GET A CALL BACK

Want us to help you with anything?
Request a Call back

This field is required Only alphabetes are allowed
This field is required Only alphabetes are allowed
Please enter valid number
Please enter valid email
Please select product type
Please enter valid pincode

Thank you for your request.

Your reference number is CRM

Our executive will contact you shortly

THE
ORANGE
HUB

Blog
2 mins Read | 2 Weeks Ago

Long-term Investment: Good Annual Return for a Mutual Fund

How can Systematic Investment Planning help meet your financial goals?

 

Mutual Fund is an asset that professional fund managers oversee. It acts as an investment vehicle for people looking for exposure to the capital market. The primary objective is to earn a good annual return on the investment amount. Here is a full breakdown of a Mutual Fund, the returns and how it works as a long-term investment opportunity.

Deciding if a Mutual Fund Annual Return is Good

Deciding whether the Mutual Fund annual return is good or not depends on an individual’s relative judgement based on his/ her investment goals. The overall market and economic conditions also play an important role. Moreover, investors evaluate the Mutual Funds against a benchmark like the broad index to compare their returns. For instance, if the S&P 500 falls 5% in a year and a large-cap fund only falls 3.5%, one may consider it good. Investors may measure the returns annually at different times of the year or once in several years.

Definition of a Good Mutual Fund Return

A Mutual Fund is an excellent investment option for a long-term investor who seeks growth over a period. Since a long-term investor usually has a low-risk appetite, he/ she is more concerned about reducing the risk of his/ her investment rather than gaining maximum profit.

An investor’s expectations also play a role in what he/she considers good Mutual Fund annual returns. For instance, many investors are satisfied by returns equivalent to the average overall market returns. Any number exceeding that goal will be a good return. However, those seeking higher profits may feel disappointed by similar levels of returns.

Other important points to consider when deciding if the return on an investment is good include the market performance and economic conditions. For instance, in bear market conditions, the stocks may drop by 10-15%. A fund investor who realised a 3% gain for the year may consider this as an excellent return. However, the investor may feel dissatisfied with a similar return under more positive market conditions.

[GIVEN INFORMATION]:

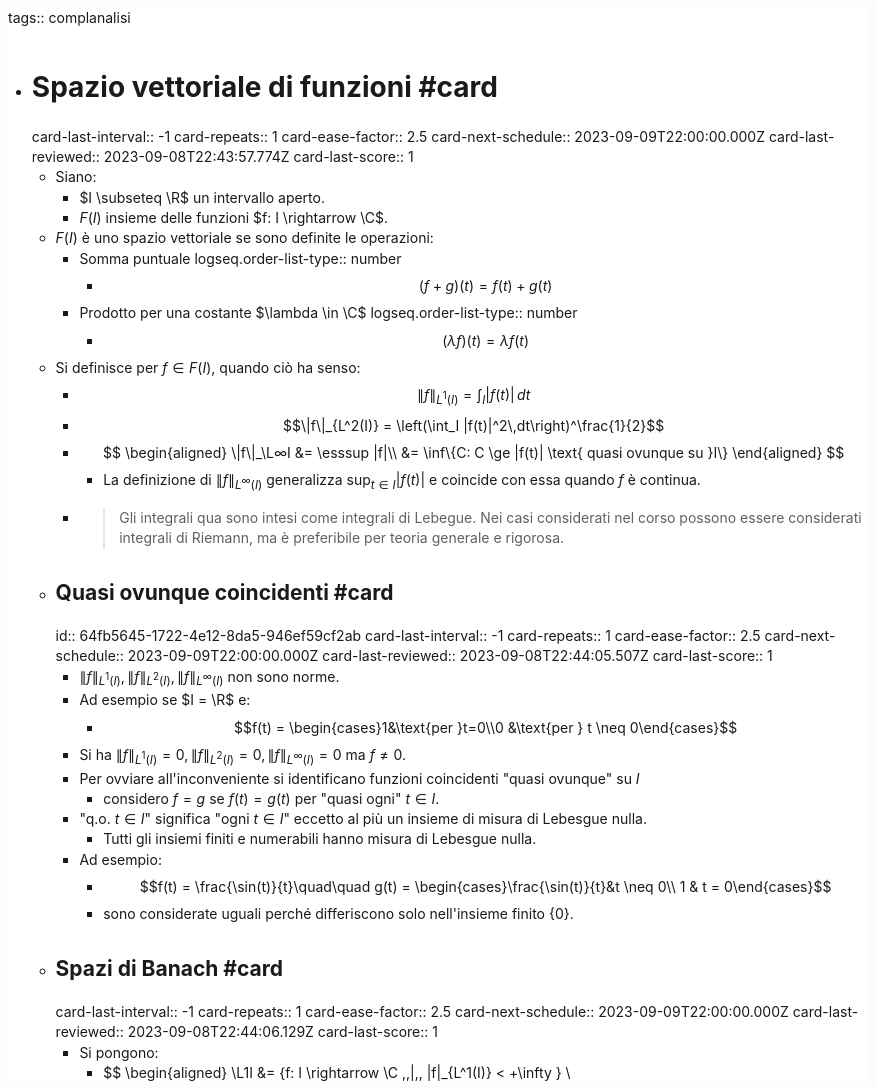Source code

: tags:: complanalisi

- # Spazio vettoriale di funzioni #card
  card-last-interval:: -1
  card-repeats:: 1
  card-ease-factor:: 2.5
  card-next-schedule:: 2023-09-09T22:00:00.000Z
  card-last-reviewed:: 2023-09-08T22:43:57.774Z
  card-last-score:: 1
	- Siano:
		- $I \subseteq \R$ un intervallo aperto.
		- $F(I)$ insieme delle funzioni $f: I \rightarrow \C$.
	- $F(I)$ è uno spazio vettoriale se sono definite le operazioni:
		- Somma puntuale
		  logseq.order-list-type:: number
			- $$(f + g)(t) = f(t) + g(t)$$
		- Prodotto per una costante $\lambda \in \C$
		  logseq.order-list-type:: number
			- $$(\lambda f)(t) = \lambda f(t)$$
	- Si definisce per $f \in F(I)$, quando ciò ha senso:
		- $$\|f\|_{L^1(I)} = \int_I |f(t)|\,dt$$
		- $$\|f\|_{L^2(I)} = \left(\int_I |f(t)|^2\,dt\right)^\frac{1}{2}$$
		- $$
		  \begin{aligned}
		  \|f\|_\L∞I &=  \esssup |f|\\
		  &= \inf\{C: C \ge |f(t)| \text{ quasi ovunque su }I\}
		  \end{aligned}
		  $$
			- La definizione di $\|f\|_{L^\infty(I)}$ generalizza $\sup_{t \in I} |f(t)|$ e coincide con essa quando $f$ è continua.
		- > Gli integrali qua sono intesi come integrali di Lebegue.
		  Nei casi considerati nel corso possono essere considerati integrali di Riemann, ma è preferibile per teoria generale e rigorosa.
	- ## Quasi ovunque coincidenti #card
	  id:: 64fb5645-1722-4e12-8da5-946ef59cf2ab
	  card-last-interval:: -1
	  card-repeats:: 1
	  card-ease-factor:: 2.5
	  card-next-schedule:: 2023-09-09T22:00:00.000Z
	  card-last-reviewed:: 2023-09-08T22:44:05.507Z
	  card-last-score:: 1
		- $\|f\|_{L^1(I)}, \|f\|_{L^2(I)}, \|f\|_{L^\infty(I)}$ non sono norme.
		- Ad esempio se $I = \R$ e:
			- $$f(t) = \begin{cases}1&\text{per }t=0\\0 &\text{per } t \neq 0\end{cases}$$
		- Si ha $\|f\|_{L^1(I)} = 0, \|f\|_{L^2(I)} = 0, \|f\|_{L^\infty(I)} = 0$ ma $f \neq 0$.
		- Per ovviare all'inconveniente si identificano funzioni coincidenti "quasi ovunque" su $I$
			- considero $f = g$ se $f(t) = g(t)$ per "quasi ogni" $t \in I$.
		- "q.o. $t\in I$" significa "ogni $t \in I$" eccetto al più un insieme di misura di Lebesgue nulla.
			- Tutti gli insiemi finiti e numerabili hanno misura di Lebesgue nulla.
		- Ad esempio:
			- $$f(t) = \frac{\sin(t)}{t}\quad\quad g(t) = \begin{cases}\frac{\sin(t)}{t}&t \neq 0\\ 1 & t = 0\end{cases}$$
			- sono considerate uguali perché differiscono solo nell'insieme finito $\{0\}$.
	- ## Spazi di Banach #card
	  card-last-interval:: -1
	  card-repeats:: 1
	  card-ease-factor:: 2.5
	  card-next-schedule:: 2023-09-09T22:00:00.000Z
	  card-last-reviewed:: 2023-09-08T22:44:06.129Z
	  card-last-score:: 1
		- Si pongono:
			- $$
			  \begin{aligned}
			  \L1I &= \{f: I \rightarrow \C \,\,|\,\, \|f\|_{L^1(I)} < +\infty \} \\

[EXERCISE OBJECTIVE]: Continue the article on judging a good annual return for a mutual fund, starting after its last paragraph about bear-market conditions.

[TASK RESPONSE]:
Annual Return vs Annualised Return

For a clearer picture of Mutual Fund Annual Return, one must understand the difference between annual return and annualised return. Here’s an overview:

Annual Return

Annual return is the percentage change in investment over a period of one year. Calculating the annual return allows an investor to analyse a fund's performance during a year. Investors calculate annual returns more frequently because it is simpler to measure than annualised returns.

To calculate the annual return, one must determine the investment’s price during the initial holding period and at the end of one year. Then, subtract the initial price from the end price to measure the difference between the investment's price over time. Although this calculation gives an idea of the total change in the fund's price over a year, it does not consider stock price volatility during this duration.

Annualised Return

Annualised return is the percentage change in investment over different periods longer or shorter than a year but measured as an annual return rate. An investor uses it in various ways to evaluate a fund’s performance over a period. To calculate the annualised return rate, one must first calculate the annual return as mentioned above. However, the final result depends on the full investment holding period, which is not necessarily one year. The next step to calculate the annualised return is to enter the corresponding values in the following formula:

Compound Annual Growth Rate (CAGR) = (Ending Value / Beginning Value) ^ (1 / N) - 1

Where:

  • Ending Value is the final value of the investment
  • Beginning Value is the initial value of the investment
  • N is the number of years.

Types of Mutual Fund Returns

Let’s look at the different types of Mutual Fund returns:

Absolute Return

This indicates your investment growth in percentage, irrespective of the investment horizon. For instance, if an investment of  ₹ 2 lakh grows to ₹ 2.5 lakh in four years, the absolute return is 25%.

Total Return

Total Return indicates the overall return from a Mutual Fund investment, including dividends, interest, value increases and distributions over time.

Point to Point Return

This is an annual return recorded between two particular points in time. Calculate this return starting from the first start date and till the end date of a Mutual Fund scheme.

Trailing Return

This denotes the annualised return of a fund over a particular trailing duration, concluding on the present date. For instance, if the NAV of a Mutual Fund scheme was ₹ 60 three years ago and it is ₹ 100 today, one may calculate the trailing return using the following formula: Today's NAV/ NAV at the beginning of the trailing period) ^ (1/ trailing period) - 1. With this calculation, the trailing returns over the three years are 18.6%.

Rolling Return

It represents a Mutual Fund’s annualised return over a specific period, such as monthly, daily or weekly. Compare this with the scheme's fund category or benchmark until the end of the particular duration. These benchmarks include Nifty, BSE - Midcap, BSE - 200, CNX - 500, CNX - Midcap, etc., and fund categories include Midcap, Large Cap, Balanced and Diversified Equity Funds.

Compound Annual Growth Rate (CAGR)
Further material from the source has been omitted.